Why we can’t be friends with our allies

Why we can’t be friends with our allies

Joe Biden talks about “friends and allies” as if they’re the same thing. They aren’t. Patrick Porter and Joshua Shifrinson explain in Politico, first published here.

October 22, 2020 | Politico | Patrick Porter, Joshua Shifrinson
Patrick Porter, Joshua Shifrinson
October 22, 2020
Politico

The 2020 contest between Donald Trump and Joe Biden has thrown into stark relief two distinct understandings of the United States’ relationship with its allies. Trump is famously said to view allies in transactional terms as partners of convenience that may need to be coerced or even cast aside. Biden and his team, in contrast, have been at pains to present the United States’ allies in personal terms—as what Biden calls the nation’s “friends.”

Biden and his advisers regularly equate alliances with friendships: Biden has promised to ”stand with our allies and friends,” accused Trump of “stiff-arming our friends” in Europe, and advocated “a united front of friends and partners” to challenge China. Vice presidential nominee Kamala Harris uses similar language, calling for the United States “to be loyal to [its] friends. People who’ve stood with you, got to stand with them.”

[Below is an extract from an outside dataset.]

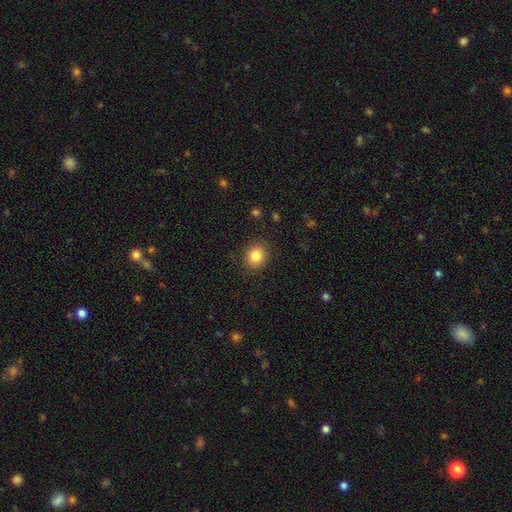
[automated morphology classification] Smooth or featured? smooth (84%)
How rounded? round (68%)
Merging? none (87%)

Amid the competitive world of international politics, even close allies have interests that diverge; even when they have common interests, they are not equally felt. Moreover, major powers like the United States often have multiple alliances, some of which conflict with one another. And because international conditions can change, allies often do need to be pressured and, sometimes, abandoned—just as today’s ally can become tomorrow’s enemy (and vice versa).

Rhetoric aside, the United States has never treated alliances as friendships. For one thing, prior presidents have coerced allies behind closed doors, threatening long-standing partners such as South Korea over their pursuit of nuclear weapons. Similarly, the second Bush and Obama administrations regularly aired grievances with US allies in a bid to pressure them to accede to US interests. For example, former Secretary of Defense Robert Gates criticized NATO members for failing to be “serious and capable partners in their own defense;” former Secretary of State Colin Powell threatened those who opposed the 2003 Iraq War with punishment and hinted at possible abandonment; and even President Barack Obama accused allies from Europe to the Middle East of seeking a “free ride” on American power while dragging the United States into their own conflicts.

Just as the United States has not been above browbeating its partners, so too has the U.S often changed its “friends” for the sake of larger interests. The United States de-recognized its Taiwanese ally in 1979 in order to gain the People’s Republic of China as an ally against the Soviet Union. Likewise, US leaders have had little compunction ending US partnerships with the Kurds. And, lest we forget, the United States’ German and Japanese “friends” were anything but prior to 1945.

By falsely equating alliances with friendships, Biden and his team run serious risks. The rhetoric of friendship obscures the reality of US foreign policy to the American people. For a campaign that prides itself on restoring the public’s trust in government, this is a serious problem, risking public backlash if Biden is elected while forgoing an opportunity to improve the quality of policy discussions.

Equally important, the approach risks undermining international stability by giving US partners ill-placed faith in US commitments. After four years of the Trump administration’s bullying, allies from Canada to Germany to South Korea worry about American reliability and seek a course correction. In pledging fidelity to its “friends,” however, the Biden approach risks going too far in the opposite direction. It could create a false expectation among allies of a restored friendship with Washington without conditions. It could even tempt allies to take US support for granted and behave recklessly.

At a time of geopolitical change, a sounder approach instead would acknowledge the reality that alliances hinge on common interests and, as such, are neither permanent nor inviolate. One does not need to support Trump’s foreign policy to accept this point. Ultimately, America’s allies would be foolish to expect that under a Biden presidency, America would replace self-interest with friendship.

Likewise, Americans should not expect their allies to align their interests with Washington consistently. The underlying goal should be to embrace a prudent alliance-management strategy, one that avoids bullying allies at the drop of a hat yet recognizes that—unlike friendships—coercion, pressure, and threats of abandonment are often the coin of the realm. Only if policymakers act upon this messy reality can we hope for a more peaceful world and sounder American policy.

Patrick Porter is professor of international security and strategy at the University of Birmingham, a senior associate fellow with the Royal United Service Institute and fellow of the Quincy Institute. 

Joshua Shifrinson is an assistant professor of international relations at Boston University, an associate of the MIT Security Studies Program and non-resident fellow with the Quincy Institute.